---------- Excerpted passage ----------

Let $a$, $b$ distinct positive numbers and $x$, $y>0$ such that $$x^a+ y^a = x^b+ y^b.$$ Show that $x^{a+b} + y^{a+b} \le 2$.
Notes:
- It is easy to show that $x^b + y^b\le 2 $. Indeed, assume that $a< b$. We have
$$\left(\frac{x^a + y^a}{2}\right)^{\frac{1}{a}} \le \left(\frac{x^b + y^b}{2}\right)^{\frac{1}{b}}$$ and so
$$\left(\frac{x^a + y^a}{2}\right)^{\frac{1}{a}- \frac{1}{b}}\le 1$$
If $x^c+y^c\le 2$ for some $c> 0$ then $x^d+ y^d \le 2$ for all $0\le d \le c$. The argument is similar to the one above.
The exponent $a+b$ is the largest possible ( see above).
I have seen a problem about $x^2 + y^2 = x^3+ y^3$ on this site.
Any feedback would be welcome!
Remark: This is related to this question.
WLOG, assume that $a < b$.
Fact 1: Let $u, v, r > 0$ be real numbers. Then $$\frac{u^{r+1} + v^{r+1}}{u^r + v^r} \ge \left(\frac{u^{2r+1} + v^{2r+1}}{2}\right)^{\frac{1}{2r+1}}.$$ (The proof is given at the end.)
By Fact 1, letting $r = \frac{a}{b - a}, u = x^{b - a}, v = y^{b - a}$, we have $$\frac{x^{b} + y^{b}}{x^a + y^a} \ge \left(\frac{x^{a + b} + y^{a+b}}{2}\right)^{\frac{b - a}{a + b}}$$ which results in $x^{a + b} + y^{a + b} \le 2$.
We are done.

---------- Given material ----------

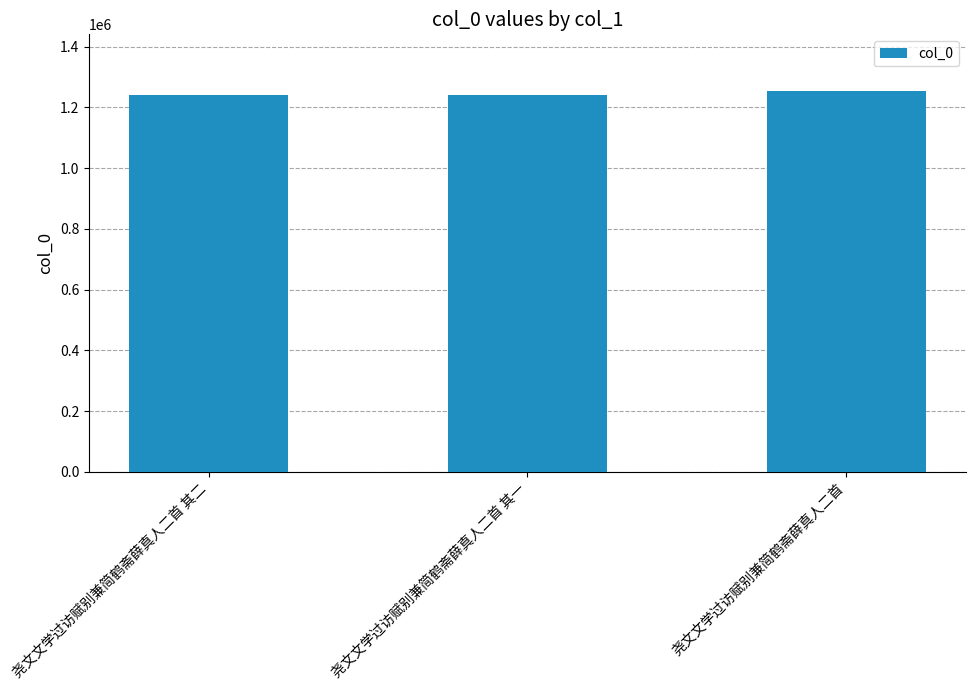

Is it true that the value at 尧文文学过访赋别兼简鹤斋薛真人二首 其一 is 2043167?

False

----------

**Apply what you read**.
• a. In the thread about the exponent inequality, what equation does the poster say they saw in a problem on this site?
• b. Carry on the thread about the exponent inequality from its final sentence.
The material has no connection to the thread about the exponent inequality.

**Expected results**.
• a. x^2 + y^2 = x^3 + y^3

• b.
Proof of Fact 1:
Since the desired inequality is symmetric and homogeneous, assume that $v = 1$ and $u \ge 1$.
Taking logarithm, it suffices to prove that $$\ln (u^{r+1} + 1) - \ln (u^r + 1) \ge \frac{1}{2r+1}\ln \frac{u^{2r+1} + 1}{2}.$$ Let $f(u) := \mathrm{LHS} - \mathrm{RHS}$. We have $$f'(u) = u^{r-1}\cdot \frac{ru^{2r+2} - (r+1)u^{2r+1} + (r+1)u - r}{(u^{r+1} + 1)(u^r + 1)(u^{2r+1} + 1)}.$$
Let $$g(u) := ru^{2r+2} - (r+1)u^{2r+1} + (r+1)u - r.$$ We have $$g'(u) = r(2r + 2)u^{2r+1} - (r+1)(2r+1)u^{2r} + r + 1$$ and $$g''(u) = 2r(r + 1)(2r + 1)u^{2r - 1}(u - 1).$$
Since $g''(u) \ge 0$ on $u \ge 1$ and $g'(1) = 0$, we have $g'(u) \ge 0$ on $u \ge 1$. Since $g(1) = 0$, we have $g(u) \ge 0$ on $u \ge 1$. Thus, we have $f'(u) \ge 0$ on $u\ge 1$. Since $f(1) = 0$, we have $f(u) \ge 0$ on $u \ge 1$.
We are done.